— Selected excerpt —
#####

Between October 2006 to December 2007, the band gigs with Ryan being joined by new members Shailendra on drums, Mithun on vocals, Daniel on bass and Rory on guitars. They recorded a self-titled EP that was self-released to limited copies, as a prelude to the follow-up to The War Inside. They play shows with international acts Truth Corroded, Sludge, Hydrophobia, Defiled.

Throughout 2008 and 2009, Deus ex Machina commenced work on their second album, I, Human, with new members Tharenii and Caspar from Stillborn filling in on guitars and bass respectively. The album is set in the death metal/thrash metal mould with melodic and progressive metal structures included. The lyrical content of the album deals with the cloning: specifically, questions regarding its use, legality, implications and the possibility of a world full of clones fighting to gain their own identity. The concept was based on the medium of Isaac Asimov's novel I, Robot.

#####

— Dataset excerpt —
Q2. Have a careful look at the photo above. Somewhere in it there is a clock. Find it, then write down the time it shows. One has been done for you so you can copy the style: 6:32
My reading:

#####

— Problem to solve —
According to the Deus ex Machina passage, what purpose did the band's self-titled EP serve? Answer in one to three sentences.

— Task output —
The band recorded the self-titled EP as a prelude to the follow-up to The War Inside. They self-released it in limited copies between October 2006 and December 2007, when the new members had joined.